Bupati Halmahera Timur Hadiri Rakornas Keuda, Komitmen Perkuat Disiplin Fiskal
Bupati Halmahera Timur, Ubaid Yakub, didampingi Sekretaris Daerah Ricky Chairul Richfat, menghadiri Rapat Koordinasi Nasional (Rakornas) Pengelolaan Keuangan Daerah Tahun Anggaran 2026. Kehadiran Bupati menegaskan komitmen Pemerintah Kabupaten Halmahera Timur dalam memperkuat disiplin fiskal dan meningkatkan kualitas pengelolaan keuangan daerah.
Rakornas keuda dengan tajuk “Optimalisasi Pelaksanaan APBD TA 2026 dan Penyusunan APBD TA 2027” ini berlangsung di Ballroom Gamalama, Sahid Bella Hotel Ternate, Kamis 29 Januari 2026.
Kegiatan berskala nasional tersebut dihadiri Direktur Jenderal Kementerian Dalam Negeri, serta para Sekretaris Daerah, Kepala Bappeda, Kepala Bapenda, Kepala BPKAD, dan Kepala Inspektorat dari seluruh provinsi serta kabupaten/kota se-Indonesia.
Rakornas juga menghadirkan pemaparan materi dari sejumlah lembaga strategis, di antaranya Kepala BPK Perwakilan Provinsi Maluku Utara, Badan Pengawasan Keuangan dan Pembangunan (BPKP), Lembaga Kebijakan Pengadaan Barang/Jasa Pemerintah (LKPP), Dirjen Bina Pembangunan Daerah, serta Direktorat Jenderal Perimbangan Keuangan (DJPK).
Kegiatan ini secara resmi dibuka oleh Gubernur Provinsi Maluku Utara Sherly Laos bersama Dirjen Kementerian Dalam Negeri Drs. Agus Fatoni, yang ditandai dengan prosesi pemukulan tifa.
Sesuai agenda, Rakornas digelar selama tiga hari, mulai 28 hingga 30 Januari 2026, dan dipusatkan di Sahid Bella Hotel Ternate.
Usai mengikuti Rakornas, Bupati Halmahera Timur Ubaid Yakub menyampaikan bahwa forum nasional tersebut menjadi ruang strategis dalam menyelaraskan kebijakan pemerintah pusat dan daerah, khususnya terkait pengelolaan keuangan yang efektif, akuntabel, dan bertanggung jawab.
“Rakornas ini memberikan penguatan bagi pemerintah daerah agar pelaksanaan APBD Tahun 2026 berjalan lebih efektif, tepat sasaran, sekaligus menjadi landasan awal dalam penyusunan APBD Tahun 2027,” ujar Ubaid.
Ia menegaskan, Pemkab Halmahera Timur berkomitmen menindaklanjuti seluruh arahan pemerintah pusat guna mendukung percepatan pembangunan daerah serta peningkatan kualitas pelayanan publik.
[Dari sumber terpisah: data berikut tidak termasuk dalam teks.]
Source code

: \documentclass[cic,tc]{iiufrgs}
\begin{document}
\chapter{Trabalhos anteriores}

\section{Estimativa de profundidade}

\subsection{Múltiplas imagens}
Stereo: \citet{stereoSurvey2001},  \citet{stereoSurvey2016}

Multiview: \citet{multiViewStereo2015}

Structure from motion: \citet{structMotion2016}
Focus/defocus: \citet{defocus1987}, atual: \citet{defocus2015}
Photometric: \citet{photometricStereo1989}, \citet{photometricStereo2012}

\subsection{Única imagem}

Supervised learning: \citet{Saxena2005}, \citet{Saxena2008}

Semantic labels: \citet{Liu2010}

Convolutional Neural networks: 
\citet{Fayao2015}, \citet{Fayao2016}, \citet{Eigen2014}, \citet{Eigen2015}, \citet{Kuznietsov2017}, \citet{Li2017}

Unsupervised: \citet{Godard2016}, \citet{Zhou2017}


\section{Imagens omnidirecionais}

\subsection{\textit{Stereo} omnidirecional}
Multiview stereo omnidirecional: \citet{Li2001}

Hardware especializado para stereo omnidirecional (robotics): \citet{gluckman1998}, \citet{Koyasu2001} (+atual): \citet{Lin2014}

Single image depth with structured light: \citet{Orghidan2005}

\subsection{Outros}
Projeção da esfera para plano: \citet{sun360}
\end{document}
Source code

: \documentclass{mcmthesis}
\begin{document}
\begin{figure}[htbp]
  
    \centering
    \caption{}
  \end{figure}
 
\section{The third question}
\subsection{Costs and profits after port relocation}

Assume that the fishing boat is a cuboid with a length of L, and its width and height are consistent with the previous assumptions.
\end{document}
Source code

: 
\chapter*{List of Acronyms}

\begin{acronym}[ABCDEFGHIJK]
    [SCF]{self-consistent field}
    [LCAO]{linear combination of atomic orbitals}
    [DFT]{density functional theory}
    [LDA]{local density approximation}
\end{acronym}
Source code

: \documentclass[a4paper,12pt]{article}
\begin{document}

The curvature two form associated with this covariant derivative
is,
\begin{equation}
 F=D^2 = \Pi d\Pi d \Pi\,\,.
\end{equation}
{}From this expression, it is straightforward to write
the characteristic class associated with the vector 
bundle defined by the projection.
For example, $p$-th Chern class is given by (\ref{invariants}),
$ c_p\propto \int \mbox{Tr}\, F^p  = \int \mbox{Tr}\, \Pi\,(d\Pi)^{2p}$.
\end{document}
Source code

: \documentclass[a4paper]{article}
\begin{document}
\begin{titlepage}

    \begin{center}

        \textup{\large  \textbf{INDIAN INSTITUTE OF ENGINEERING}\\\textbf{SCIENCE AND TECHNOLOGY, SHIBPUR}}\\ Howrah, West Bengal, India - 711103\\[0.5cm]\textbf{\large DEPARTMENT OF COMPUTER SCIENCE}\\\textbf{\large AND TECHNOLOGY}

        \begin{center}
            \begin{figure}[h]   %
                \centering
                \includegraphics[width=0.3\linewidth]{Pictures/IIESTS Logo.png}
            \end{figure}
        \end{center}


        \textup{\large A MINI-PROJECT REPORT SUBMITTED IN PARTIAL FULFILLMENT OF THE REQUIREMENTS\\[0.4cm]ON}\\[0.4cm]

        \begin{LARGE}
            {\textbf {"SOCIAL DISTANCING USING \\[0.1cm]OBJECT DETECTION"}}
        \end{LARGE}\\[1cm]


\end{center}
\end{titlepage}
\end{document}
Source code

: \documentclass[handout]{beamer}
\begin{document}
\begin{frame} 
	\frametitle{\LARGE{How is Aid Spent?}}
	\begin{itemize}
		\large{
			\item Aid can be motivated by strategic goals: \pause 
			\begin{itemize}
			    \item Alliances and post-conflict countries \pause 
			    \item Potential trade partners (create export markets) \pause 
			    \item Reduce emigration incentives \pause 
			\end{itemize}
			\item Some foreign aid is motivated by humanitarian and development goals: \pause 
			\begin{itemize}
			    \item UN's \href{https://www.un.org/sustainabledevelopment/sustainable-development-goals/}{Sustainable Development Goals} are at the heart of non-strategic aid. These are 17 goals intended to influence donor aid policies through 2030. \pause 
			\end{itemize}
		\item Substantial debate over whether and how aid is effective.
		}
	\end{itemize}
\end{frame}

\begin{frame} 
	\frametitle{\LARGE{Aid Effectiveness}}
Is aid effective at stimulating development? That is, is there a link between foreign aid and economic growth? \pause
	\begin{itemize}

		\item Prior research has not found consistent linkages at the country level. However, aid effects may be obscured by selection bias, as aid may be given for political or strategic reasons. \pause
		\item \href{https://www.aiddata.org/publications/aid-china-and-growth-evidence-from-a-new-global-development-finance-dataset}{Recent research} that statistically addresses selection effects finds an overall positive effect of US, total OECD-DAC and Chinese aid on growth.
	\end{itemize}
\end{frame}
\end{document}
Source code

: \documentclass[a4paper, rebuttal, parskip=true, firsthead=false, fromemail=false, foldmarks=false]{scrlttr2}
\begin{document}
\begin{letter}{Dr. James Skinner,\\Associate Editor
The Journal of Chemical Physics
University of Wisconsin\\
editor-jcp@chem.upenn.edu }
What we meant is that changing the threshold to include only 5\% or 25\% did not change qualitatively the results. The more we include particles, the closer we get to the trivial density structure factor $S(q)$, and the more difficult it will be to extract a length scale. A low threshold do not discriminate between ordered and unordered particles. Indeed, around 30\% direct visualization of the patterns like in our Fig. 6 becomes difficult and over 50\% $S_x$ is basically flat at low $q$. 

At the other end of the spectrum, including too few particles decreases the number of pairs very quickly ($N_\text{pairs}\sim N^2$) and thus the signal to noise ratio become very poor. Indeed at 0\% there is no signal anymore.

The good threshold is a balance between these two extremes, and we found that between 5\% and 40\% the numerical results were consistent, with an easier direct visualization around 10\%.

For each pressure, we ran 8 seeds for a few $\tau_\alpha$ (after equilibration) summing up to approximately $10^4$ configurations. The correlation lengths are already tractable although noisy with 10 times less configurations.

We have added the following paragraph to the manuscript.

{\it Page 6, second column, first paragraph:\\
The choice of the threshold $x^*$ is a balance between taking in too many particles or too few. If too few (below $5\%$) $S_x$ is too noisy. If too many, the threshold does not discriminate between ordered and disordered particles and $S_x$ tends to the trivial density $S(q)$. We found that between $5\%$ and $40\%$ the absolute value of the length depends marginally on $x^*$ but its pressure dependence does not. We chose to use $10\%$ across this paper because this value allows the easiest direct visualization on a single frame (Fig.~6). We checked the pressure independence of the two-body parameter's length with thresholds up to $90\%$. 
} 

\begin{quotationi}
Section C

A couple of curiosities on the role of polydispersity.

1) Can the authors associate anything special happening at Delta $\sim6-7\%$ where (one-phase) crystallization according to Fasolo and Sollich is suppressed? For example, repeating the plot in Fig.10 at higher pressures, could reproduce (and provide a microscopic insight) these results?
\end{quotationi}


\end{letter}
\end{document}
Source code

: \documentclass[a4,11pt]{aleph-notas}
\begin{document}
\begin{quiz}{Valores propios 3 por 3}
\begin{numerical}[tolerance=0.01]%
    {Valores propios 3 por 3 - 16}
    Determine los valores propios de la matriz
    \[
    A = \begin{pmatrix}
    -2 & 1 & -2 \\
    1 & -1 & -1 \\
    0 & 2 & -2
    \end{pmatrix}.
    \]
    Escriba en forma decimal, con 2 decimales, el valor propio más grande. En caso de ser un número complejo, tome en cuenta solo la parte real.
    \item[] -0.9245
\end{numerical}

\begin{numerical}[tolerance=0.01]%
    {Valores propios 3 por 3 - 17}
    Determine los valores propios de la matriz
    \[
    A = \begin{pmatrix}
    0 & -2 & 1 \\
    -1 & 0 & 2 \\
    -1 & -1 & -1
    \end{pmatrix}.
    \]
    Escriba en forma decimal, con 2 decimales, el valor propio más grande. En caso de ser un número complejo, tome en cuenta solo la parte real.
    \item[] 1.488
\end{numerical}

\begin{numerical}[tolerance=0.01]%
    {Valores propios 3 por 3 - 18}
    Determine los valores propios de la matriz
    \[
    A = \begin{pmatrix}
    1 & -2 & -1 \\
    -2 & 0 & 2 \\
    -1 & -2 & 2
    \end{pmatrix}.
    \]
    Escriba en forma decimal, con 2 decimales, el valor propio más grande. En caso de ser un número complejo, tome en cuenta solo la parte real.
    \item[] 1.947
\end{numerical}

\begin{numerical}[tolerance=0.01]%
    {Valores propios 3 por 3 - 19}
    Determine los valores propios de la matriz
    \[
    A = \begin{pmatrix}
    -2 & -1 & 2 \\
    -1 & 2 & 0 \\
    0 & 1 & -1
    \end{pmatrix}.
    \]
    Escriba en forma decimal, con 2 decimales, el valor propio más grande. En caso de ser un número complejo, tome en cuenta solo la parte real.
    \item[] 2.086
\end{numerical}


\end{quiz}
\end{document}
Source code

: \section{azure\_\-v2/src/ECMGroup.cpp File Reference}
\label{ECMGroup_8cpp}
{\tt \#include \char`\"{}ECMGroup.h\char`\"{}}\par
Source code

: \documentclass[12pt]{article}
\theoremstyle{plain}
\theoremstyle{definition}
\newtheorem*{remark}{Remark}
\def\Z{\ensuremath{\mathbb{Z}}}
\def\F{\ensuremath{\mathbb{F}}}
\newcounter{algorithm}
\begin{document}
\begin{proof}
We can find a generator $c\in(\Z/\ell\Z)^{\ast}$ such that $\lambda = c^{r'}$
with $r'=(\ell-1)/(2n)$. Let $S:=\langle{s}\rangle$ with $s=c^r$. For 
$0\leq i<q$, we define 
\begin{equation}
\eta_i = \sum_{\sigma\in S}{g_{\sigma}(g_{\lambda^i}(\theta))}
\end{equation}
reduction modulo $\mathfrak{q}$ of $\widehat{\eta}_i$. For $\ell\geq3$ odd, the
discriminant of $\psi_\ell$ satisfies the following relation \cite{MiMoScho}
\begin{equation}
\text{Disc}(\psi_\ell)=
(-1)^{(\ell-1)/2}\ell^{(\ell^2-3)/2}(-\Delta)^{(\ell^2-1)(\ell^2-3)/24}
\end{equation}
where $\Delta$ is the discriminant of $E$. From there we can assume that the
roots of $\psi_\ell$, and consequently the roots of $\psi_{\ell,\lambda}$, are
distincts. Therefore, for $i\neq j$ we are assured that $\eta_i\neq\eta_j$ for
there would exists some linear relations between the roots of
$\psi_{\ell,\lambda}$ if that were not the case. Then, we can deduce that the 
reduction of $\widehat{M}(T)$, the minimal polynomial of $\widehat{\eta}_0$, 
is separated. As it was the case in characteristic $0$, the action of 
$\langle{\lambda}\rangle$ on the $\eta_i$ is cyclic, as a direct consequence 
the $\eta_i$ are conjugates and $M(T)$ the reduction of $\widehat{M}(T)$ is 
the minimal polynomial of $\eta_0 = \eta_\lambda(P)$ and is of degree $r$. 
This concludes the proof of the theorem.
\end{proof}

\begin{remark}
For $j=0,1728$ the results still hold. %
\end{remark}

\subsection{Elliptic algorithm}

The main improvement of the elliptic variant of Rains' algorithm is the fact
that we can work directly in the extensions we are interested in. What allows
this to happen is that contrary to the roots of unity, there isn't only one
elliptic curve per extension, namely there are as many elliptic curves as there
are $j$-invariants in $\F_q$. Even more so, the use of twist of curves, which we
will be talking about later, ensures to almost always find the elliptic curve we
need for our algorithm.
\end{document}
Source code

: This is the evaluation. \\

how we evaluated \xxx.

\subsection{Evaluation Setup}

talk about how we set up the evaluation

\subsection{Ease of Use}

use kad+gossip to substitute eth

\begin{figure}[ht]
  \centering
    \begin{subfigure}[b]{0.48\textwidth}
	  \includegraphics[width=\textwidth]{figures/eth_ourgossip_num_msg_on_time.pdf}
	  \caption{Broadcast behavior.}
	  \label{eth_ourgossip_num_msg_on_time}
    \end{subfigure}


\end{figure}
Sementara itu, Sekretaris Daerah Halmahera Timur Ricky Chairul Richfat menekankan bahwa Rakornas ini mempertegas pentingnya disiplin fiskal serta konsistensi antara perencanaan dan penganggaran di daerah.
“Setiap rupiah APBD harus berbasis kinerja, dengan output dan outcome yang terukur serta selaras dengan regulasi. Tidak ada lagi ruang bagi perencanaan yang tidak terhubung langsung dengan prioritas pembangunan,” tegas Ricky.
Ia menambahkan, ke depan Pemkab Halmahera Timur akan memperkuat fungsi pengendalian internal dan pengawasan lintas OPD guna memastikan realisasi anggaran berjalan tepat waktu dan tepat sasaran.
“Seluruh OPD didorong lebih disiplin dalam perencanaan, mempercepat belanja produktif, serta meminimalkan potensi penyimpangan melalui penguatan pengawasan dan evaluasi berkelanjutan,” pungkasnya.